[[ DATA FOR THIS EXERCISE, beginning ]]

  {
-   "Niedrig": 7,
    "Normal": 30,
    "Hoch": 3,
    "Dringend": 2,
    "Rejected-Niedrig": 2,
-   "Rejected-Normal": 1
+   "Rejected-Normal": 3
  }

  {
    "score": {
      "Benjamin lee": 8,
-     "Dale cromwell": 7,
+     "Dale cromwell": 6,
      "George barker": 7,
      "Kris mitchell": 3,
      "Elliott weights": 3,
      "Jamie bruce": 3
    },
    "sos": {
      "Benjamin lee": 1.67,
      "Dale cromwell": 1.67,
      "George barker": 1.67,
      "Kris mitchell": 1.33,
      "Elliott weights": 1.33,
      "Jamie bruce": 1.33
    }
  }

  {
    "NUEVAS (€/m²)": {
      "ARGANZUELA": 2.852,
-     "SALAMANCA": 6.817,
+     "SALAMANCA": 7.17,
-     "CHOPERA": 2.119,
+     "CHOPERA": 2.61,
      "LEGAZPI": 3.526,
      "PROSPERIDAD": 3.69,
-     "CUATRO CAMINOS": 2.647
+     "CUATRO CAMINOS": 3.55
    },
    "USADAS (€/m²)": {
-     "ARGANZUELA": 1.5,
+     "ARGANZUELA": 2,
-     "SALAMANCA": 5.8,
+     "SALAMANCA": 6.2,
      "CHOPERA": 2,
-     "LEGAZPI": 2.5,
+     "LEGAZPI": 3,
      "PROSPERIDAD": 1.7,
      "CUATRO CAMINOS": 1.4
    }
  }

[[ DATA FOR THIS EXERCISE, end ]]
[[ DATA FOR THIS EXERCISE, beginning ]]

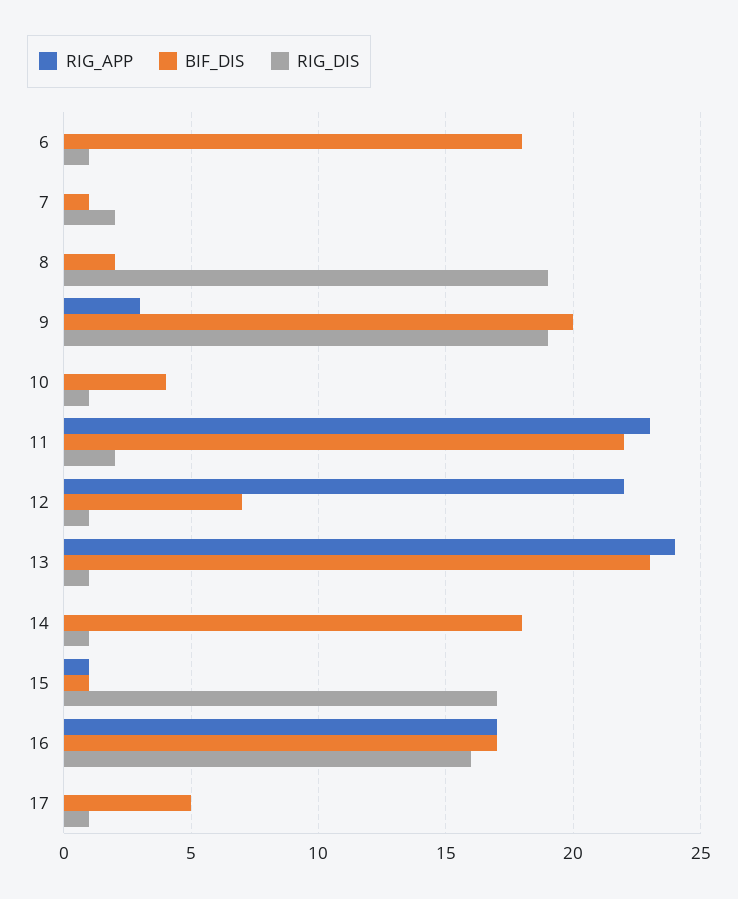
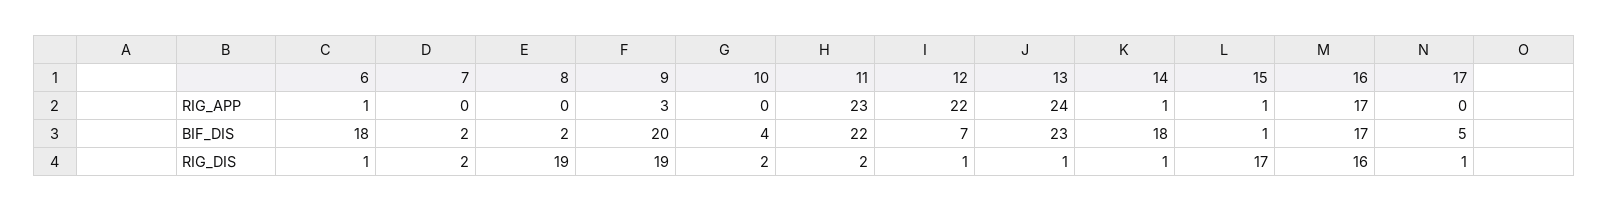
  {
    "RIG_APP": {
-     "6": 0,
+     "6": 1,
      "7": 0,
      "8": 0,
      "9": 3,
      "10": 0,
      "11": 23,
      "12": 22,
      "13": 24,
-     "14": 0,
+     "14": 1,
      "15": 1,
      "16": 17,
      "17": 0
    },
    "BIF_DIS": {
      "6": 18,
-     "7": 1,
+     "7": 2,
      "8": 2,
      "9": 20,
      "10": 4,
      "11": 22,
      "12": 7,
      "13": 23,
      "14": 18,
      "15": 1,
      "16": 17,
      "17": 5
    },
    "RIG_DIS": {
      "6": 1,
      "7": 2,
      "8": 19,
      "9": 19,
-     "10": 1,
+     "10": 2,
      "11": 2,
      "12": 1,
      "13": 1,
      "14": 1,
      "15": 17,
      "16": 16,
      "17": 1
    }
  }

[[ DATA FOR THIS EXERCISE, end ]]

__YOUR TASK__. Search the data for the string "Elliott" and copy every line where it appears.

__YOUR RESPONSE__.
      "Elliott weights": 3,
      "Elliott weights": 1.33,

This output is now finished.